╭─ EXCERPTED PASSAGE

Toshihide Wakamatsu (若松俊秀, born December 6, 1965) is a Japanese actor born in Miyakonojo, Miyazaki, Japan.

Profile 
 He originally came to Tokyo to be a painter, but soon became interested acting in movies and plays.
 After graduating from Tokai University in 1988, he started acting.
 His acting debut was in May 1990, in the play "Champion", at the Aoyama Round Theater.
 His television debut was in "Vision of Family"(Mainichi Broadcast) as Tetsuo Kuramoto.
 Best known for his role as Gai Yūki/Black Condor in Choujin Sentai Jetman (February 1991-February 1992). He also performed the Jetman song "Condor of Flame" (炎のコンドル), His Character of Gai's image song. In addition to being a singer, he is also a composer. He reprised his role (albeit only as a ghost, as his character was confirmed to be dead) in episode 28 of the 35th Super Sentai series Kaizoku Sentai Gokaiger.

╰─
╭─ INPUT DATA

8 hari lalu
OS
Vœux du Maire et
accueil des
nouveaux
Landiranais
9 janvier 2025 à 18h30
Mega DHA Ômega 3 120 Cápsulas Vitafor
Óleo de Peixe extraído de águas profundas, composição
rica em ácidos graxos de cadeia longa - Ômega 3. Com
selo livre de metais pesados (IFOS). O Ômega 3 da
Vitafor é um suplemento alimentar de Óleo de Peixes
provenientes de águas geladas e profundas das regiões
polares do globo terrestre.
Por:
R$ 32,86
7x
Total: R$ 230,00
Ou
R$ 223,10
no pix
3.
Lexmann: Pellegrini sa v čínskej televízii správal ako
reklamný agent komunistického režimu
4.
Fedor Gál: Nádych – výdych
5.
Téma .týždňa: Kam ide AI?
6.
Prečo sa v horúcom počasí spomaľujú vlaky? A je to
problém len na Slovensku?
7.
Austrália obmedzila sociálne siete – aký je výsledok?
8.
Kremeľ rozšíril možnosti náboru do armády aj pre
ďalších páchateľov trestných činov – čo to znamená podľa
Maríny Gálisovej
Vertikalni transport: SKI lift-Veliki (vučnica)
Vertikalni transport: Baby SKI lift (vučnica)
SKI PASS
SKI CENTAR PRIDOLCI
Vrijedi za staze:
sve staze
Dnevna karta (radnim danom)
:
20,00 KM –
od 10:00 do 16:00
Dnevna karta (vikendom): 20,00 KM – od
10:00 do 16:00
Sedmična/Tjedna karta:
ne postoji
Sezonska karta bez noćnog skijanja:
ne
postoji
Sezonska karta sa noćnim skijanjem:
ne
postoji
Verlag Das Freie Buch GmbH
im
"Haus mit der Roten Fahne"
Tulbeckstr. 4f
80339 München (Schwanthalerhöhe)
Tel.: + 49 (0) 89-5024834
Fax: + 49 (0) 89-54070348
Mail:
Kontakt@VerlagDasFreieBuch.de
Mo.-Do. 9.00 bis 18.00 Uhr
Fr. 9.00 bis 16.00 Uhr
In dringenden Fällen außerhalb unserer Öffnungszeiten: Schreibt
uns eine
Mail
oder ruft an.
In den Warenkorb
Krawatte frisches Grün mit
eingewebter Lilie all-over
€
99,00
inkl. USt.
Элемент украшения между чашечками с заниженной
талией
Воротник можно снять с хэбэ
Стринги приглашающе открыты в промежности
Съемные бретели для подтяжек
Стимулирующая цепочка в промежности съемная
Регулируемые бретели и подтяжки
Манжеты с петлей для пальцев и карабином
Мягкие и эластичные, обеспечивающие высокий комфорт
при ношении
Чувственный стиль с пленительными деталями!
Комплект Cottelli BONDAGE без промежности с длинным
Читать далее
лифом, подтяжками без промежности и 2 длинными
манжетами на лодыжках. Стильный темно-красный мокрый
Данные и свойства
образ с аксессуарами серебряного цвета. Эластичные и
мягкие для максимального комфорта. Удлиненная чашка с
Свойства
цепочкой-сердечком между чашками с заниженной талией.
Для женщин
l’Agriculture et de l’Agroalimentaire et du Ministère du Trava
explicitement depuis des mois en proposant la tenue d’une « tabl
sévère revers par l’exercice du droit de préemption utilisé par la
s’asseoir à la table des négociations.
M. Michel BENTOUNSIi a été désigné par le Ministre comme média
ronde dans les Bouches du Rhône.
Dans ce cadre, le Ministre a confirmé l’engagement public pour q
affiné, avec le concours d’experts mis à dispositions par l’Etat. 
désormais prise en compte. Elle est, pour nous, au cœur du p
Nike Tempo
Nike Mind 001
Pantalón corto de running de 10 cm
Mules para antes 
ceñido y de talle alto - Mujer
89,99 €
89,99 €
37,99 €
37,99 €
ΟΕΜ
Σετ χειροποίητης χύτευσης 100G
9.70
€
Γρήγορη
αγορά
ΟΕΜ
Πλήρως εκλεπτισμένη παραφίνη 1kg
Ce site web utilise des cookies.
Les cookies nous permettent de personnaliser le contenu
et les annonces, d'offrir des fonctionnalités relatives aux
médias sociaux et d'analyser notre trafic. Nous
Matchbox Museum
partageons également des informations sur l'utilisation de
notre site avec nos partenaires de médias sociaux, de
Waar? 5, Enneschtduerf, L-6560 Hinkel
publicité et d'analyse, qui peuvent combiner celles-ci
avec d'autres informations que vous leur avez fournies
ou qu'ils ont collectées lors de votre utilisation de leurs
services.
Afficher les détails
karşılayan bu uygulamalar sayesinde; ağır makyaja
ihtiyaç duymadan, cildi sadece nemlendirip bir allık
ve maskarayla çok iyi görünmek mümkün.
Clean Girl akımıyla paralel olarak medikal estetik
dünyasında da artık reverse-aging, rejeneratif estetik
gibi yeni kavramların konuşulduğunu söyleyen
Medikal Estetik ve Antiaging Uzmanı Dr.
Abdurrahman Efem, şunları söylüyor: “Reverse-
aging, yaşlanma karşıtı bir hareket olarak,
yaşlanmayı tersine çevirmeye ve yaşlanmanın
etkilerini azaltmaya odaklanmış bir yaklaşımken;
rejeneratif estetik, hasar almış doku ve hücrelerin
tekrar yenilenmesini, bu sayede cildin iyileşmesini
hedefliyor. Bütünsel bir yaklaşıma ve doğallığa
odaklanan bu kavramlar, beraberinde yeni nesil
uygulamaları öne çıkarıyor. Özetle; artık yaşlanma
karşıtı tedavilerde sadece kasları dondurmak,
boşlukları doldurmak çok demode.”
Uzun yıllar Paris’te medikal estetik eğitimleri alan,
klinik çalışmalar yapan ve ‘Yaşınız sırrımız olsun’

╰─

WHAT THE EXERCISE ASKS
Write the next part of the profile of actor Toshihide Wakamatsu, starting right after its final sentence.

RESULT
 His hobbies are surfing, painting and horseback riding.

Appearance Works

Movies 
 8 Man, For the all lonely nights (1992) - Detective Yokota
 Kunoichi ninpô-chô IV: Chûshingura hishô (1994)
 Kunoichi ninpô-chô: Yagyû gaiden (1998)
 After the Rain (1999)

TV Dramas 
 Vision of Family (Tetsuo Kuramoto)
 Choujin Sentai Jetman (1991-1992) - Gai Yuki / Black Condor
 Special Rescue Exceedraft (1992) - Koji Natori
 Homura Tatsu (1993, NHK) - Masatou Abe
 Kaizoku Sentai Gokaiger (2011) - Gai Yuki / Black Condor
 Again from the Heaven - Goro Yamaguchi
 Kurenawi - Koji Nishimoto

Stages 
 H～i!Jack!! -Hi, Mr. Jack!! - captain

External links 

Official Website created by person in question(Almost in Japanese)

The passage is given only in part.